> PASSAGE
┌──

In the popular usage of the term, “electric vehicles” are those whose propulsion systems are under at least partial electric power. Long touted as environmentally beneficial, hybrid vehicles such as Toyota’s Prius and Chevrolet’s Volt have been rather successful in capturing market share initially. Relative newcomers to the market such as Tesla have reinvigorated the excitement around electric vehicles by pushing their performance to another level. However, the all-electric vehicle has seen a slower rate of acceptance than expected.

In the meantime, though, our vehicles are gradually undergoing a transformation in which subsystems that have long been electromechanical or hydraulic in nature are becoming purely electromotive. Vehicle efficiency standards and mandates to reduce CO2 emissions are forcing automakers to abandon old-school belts and gears for powering compressors and pumps in favor of new all-electric approaches.

Rather than using one rotating system (the engine) to drive other rotating systems, we’re now seeing vehicles with electrically driven subsystems, including power steering. By doing so, automakers can often reduce the weight of their products substantially, which goes a long way in terms of improving energy efficiency, while also shifting more of the total energy burden to batteries and away from combustion engines.

└──

[Recorded data]

┌──

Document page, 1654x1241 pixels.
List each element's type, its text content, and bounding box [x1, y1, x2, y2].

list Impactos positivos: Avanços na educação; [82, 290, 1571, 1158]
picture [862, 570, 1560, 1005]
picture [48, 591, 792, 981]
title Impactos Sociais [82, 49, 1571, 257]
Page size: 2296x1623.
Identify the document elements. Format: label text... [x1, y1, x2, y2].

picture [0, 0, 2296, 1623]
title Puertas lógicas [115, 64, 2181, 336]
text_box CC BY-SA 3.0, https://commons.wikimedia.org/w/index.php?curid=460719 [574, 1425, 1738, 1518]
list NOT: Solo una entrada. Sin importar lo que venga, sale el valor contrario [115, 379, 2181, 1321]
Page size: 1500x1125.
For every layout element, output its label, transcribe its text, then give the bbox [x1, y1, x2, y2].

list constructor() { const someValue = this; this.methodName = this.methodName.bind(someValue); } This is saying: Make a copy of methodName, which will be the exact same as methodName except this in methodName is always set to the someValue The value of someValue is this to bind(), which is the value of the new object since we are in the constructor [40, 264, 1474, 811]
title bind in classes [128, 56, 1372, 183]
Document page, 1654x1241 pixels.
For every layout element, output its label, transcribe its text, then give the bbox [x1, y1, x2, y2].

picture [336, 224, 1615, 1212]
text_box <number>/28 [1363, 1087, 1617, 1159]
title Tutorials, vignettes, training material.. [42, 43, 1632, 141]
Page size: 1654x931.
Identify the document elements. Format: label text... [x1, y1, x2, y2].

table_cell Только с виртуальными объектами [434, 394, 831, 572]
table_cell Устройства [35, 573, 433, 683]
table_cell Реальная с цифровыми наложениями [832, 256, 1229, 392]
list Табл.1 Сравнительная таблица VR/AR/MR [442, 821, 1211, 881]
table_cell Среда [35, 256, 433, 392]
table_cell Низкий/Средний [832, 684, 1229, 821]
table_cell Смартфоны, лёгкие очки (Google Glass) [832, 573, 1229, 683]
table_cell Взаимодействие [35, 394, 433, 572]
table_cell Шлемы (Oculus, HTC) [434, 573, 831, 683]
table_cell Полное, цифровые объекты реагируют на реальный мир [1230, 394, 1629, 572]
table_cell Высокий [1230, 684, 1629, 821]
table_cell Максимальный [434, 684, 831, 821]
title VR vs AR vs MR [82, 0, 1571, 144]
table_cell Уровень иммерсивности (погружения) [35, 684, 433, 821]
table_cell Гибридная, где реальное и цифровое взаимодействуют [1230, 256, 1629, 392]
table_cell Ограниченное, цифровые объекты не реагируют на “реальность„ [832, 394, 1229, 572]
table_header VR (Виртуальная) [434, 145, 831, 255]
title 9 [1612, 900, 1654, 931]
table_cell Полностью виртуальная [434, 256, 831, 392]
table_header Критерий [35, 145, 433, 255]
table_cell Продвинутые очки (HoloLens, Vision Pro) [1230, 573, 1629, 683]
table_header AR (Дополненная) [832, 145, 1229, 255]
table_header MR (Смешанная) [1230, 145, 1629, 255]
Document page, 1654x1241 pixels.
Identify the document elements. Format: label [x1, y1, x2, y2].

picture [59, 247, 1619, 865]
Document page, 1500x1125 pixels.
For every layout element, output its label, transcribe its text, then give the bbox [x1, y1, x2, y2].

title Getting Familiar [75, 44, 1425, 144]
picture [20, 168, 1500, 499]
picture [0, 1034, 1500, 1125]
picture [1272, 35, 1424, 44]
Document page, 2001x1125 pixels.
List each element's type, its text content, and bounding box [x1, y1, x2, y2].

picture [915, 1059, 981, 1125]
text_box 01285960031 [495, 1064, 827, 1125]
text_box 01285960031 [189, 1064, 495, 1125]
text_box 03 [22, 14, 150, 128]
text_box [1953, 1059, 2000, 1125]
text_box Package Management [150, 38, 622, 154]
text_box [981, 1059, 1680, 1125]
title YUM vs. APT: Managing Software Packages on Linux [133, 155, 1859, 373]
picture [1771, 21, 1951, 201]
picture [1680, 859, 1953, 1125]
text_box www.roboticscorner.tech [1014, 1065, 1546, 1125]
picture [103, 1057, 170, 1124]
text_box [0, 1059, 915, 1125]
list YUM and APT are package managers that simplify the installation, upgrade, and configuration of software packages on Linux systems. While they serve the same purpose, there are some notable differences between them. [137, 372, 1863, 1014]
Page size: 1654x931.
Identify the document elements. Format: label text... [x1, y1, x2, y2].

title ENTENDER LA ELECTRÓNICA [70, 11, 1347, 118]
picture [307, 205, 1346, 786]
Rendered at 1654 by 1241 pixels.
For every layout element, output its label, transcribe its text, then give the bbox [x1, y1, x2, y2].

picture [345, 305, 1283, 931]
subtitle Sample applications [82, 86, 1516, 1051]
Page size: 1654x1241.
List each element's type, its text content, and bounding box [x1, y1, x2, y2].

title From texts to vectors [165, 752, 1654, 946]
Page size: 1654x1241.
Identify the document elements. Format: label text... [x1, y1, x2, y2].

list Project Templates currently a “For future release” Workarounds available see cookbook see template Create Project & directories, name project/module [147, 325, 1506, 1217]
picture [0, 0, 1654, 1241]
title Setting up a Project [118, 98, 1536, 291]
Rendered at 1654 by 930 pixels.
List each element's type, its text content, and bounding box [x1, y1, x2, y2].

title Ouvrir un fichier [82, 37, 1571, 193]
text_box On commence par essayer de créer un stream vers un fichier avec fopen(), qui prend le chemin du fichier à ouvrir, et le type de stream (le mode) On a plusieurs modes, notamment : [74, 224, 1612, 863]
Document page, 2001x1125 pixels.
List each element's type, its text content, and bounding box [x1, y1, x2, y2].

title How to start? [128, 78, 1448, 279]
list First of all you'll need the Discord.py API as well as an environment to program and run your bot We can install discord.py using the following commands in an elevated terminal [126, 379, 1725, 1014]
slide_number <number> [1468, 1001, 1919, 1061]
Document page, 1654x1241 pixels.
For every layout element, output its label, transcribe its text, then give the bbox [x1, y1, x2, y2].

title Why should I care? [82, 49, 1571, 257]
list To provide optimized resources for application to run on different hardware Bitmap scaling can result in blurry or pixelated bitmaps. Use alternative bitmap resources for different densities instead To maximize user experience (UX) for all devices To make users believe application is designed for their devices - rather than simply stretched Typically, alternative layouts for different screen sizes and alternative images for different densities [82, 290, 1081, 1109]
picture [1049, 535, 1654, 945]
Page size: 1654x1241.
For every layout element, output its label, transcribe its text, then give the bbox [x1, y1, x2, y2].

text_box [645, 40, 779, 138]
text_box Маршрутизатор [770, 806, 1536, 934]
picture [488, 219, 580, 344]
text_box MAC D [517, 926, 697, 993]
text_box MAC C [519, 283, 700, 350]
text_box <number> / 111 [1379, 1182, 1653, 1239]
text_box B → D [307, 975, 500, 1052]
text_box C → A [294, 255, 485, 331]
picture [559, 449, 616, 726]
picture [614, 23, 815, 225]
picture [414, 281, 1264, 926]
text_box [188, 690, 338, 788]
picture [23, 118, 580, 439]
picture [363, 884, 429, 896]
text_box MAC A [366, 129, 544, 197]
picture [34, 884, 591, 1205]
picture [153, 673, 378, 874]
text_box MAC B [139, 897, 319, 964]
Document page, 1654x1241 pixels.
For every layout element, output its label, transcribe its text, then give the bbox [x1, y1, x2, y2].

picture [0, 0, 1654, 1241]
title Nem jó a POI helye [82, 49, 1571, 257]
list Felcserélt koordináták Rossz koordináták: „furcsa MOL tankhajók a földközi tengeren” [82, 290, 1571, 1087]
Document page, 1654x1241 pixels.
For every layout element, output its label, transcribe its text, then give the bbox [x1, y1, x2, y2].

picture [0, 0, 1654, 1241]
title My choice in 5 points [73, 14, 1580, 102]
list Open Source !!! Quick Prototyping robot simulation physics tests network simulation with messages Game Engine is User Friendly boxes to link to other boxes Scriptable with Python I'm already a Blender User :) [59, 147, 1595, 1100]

└──

> OBJECTIVE
Please quote the entire passage on electric vehicles word for word.

> TASK RESULT
In the popular usage of the term, “electric vehicles” are those whose propulsion systems are under at least partial electric power. Long touted as environmentally beneficial, hybrid vehicles such as Toyota’s Prius and Chevrolet’s Volt have been rather successful in capturing market share initially. Relative newcomers to the market such as Tesla have reinvigorated the excitement around electric vehicles by pushing their performance to another level. However, the all-electric vehicle has seen a slower rate of acceptance than expected.

In the meantime, though, our vehicles are gradually undergoing a transformation in which subsystems that have long been electromechanical or hydraulic in nature are becoming purely electromotive. Vehicle efficiency standards and mandates to reduce CO2 emissions are forcing automakers to abandon old-school belts and gears for powering compressors and pumps in favor of new all-electric approaches.

Rather than using one rotating system (the engine) to drive other rotating systems, we’re now seeing vehicles with electrically driven subsystems, including power steering. By doing so, automakers can often reduce the weight of their products substantially, which goes a long way in terms of improving energy efficiency, while also shifting more of the total energy burden to batteries and away from combustion engines.